*Work request 1:*
In the article on derivatives accounting, what average annual compliance cost does the SEC give for its disclosure rules?

*Quoted passage:*

◇ ◇ ◇

Like a terrier with a rat in its jaws, Congress refuses to let the issue of derivatives accounting drop.

Bowing to congressional criticism of the new derivatives disclosure requirements, SEC chairman Arthur Levitt agreed to take an extraordinary step back. In late April, he announced that the rule's impact would be studied a year hence instead of three years, as originally planned. In letters to Sen. Phil Gramm (R-Texas) and Rep. Michael Oxley (R-Ohio), Levitt further promised that in the future the SEC would do a much better job of analyzing the economic impact of its proposed regulations. Levitt was eager to be in compliance with the National Securities Markets Improvement Act, which was passed last year, and which Gramm's Subcommittee on Securities has accused of ignoring when framing its derivatives disclosure rules.

If Levitt imagined that this conciliatory gesture would silence critics on the Hill, he was wrong. An aide to the senator noted that the letter did not really address Gramm's demands-a pilot study and a much more credible cost estimate of compliance. Says the aide: "We are still waiting for a substantive response from them."

Compliance costs are perhaps the most polarized disagreement. The senator and his staff have faith in some users' testimony that the SEC's $8,000 average annual cost is between 10 and 100 times below true costs. This is a tricky figure to arrive at, because it is a negligible increment for a company that is already doing intensive risk management analysis and colossal for one that has to install a derivatives accounting system from scratch. "Eight thousand dollars is where it stands at the moment," says an SEC spokesman.

This standoff could be broken sometime soon. Appropriations season will open in a few months, during which the SEC's budget will be under review. Says Gramm's aide: "This will give us a vehicle to bring up the matter."

It is not just the SEC that has to fear Gramm's flack. He's fired a salvo across the bow of the FASB's proposed derivatives accounting rules, warning in a letter that "the FASB would be making a mistake with serious consequences for the financial markets." The FASB project (five years in the making) will almost certainly fail to make its June 30 deadline. Maybe October. And maybe then it won't be a set of rules but, instead, yet another exposure draft, followed by more public hearings and debate in which preparers will gain ground over the needs of users of financial statements.


'Suitability' Rules Rile Brokers

The "d" word remains one of the most politically charged in the English language, as the Broker-Dealer Sales Practice Committee of the North American Securities Administrators Association (NASAA) found out last month. For the past two years a NASAA team from this body of 65 state and provincial securities regulators has been working on an update of several existing NASD standards on dishonest and unethical sales practices that bear on investment suitability. Failure to toe the line on suitability can, in theory, give the regulators power to pull a broker/dealer's license.

The NASAA gave birth to an exposure draft that it imagines really noncontroversial. Then bam! It got hit with an overwhelming negative response from groups such as the Security Industries Association, the Public Securities Association, the Investment Company Institute and Merrill Lynch. "We were surprised at the breadth and intensity of the comments," says William Mohr, vice chairman of NASAA's sales practice committee. "I don't quite understand it. There is nothing ground-breaking here: 'suitability' has always been a bedrock of securities law."

◇ ◇ ◇

*Work request 2:*
Copy the entries from the line with "przy podaży w obiegu" through the end of the entries, leaving out the pictures.

*Page-level text extractions:*
◇ ◇ ◇

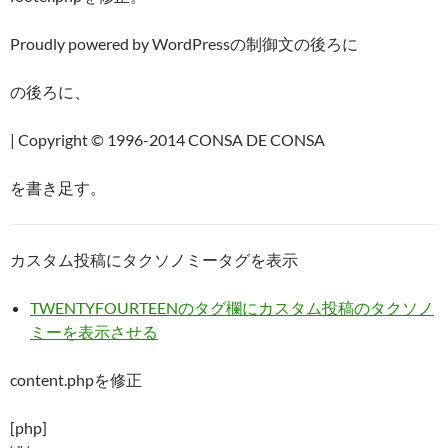
Proudly powered by WordPressの制御文の後ろに
の後ろに、
| Copyright © 1996-2014 CONSA DE CONSA
を書き足す。
カスタム投稿にタクソノミータグを表示
TWENTYFOURTEENのタグ欄にカスタム投稿のタクソノ
ミーを表示させる
content.phpを修正
[php]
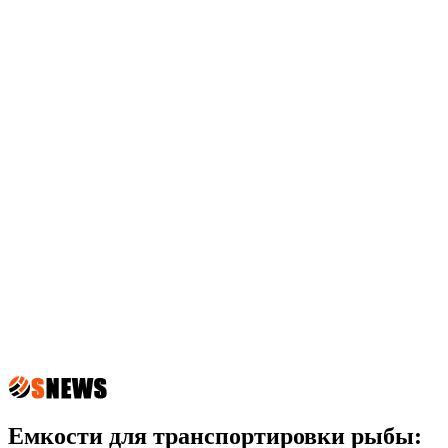
Емкости для транспортировки рыбы:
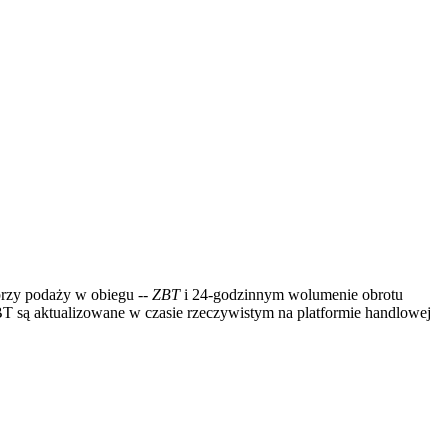
przy podaży w obiegu
-- ZBT
i 24-godzinnym wolumenie obrotu
 są aktualizowane w czasie rzeczywistym na platformie handlowej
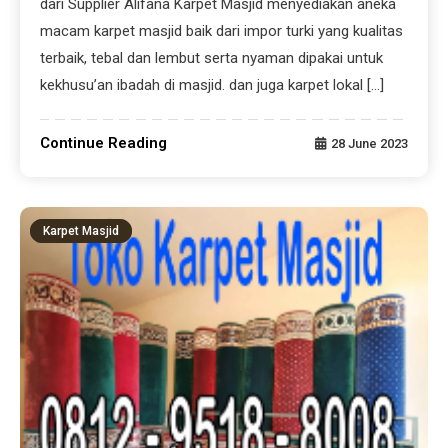
dari Supplier Alifana Karpet Masjid menyediakan aneka
macam karpet masjid baik dari impor turki yang kualitas
terbaik, tebal dan lembut serta nyaman dipakai untuk
kekhusu’an ibadah di masjid. dan juga karpet lokal […]
Continue Reading
28 June 2023
Karpet Masjid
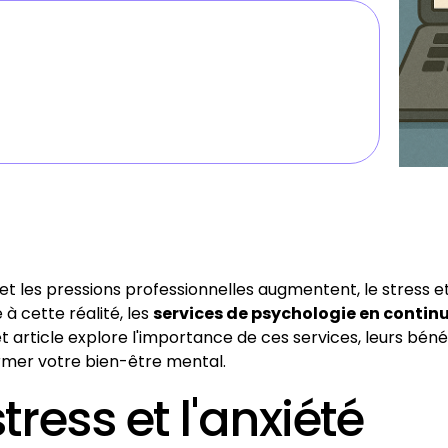
 et les pressions professionnelles augmentent, le stress
 cette réalité, les
services de psychologie en contin
et article explore l'importance de ces services, leurs b
rmer votre bien-être mental.
ress et l'anxiété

◇ ◇ ◇

*Written response 1:*
$8,000

*Written response 2:*
przy podaży w obiegu
-- ZBT
i 24-godzinnym wolumenie obrotu
 są aktualizowane w czasie rzeczywistym na platformie handlowej
dari Supplier Alifana Karpet Masjid menyediakan aneka
macam karpet masjid baik dari impor turki yang kualitas
terbaik, tebal dan lembut serta nyaman dipakai untuk
kekhusu’an ibadah di masjid. dan juga karpet lokal […]
Continue Reading
28 June 2023
Karpet Masjid
 et les pressions professionnelles augmentent, le stress
 cette réalité, les
services de psychologie en contin
et article explore l'importance de ces services, leurs b
rmer votre bien-être mental.
ress et l'anxiété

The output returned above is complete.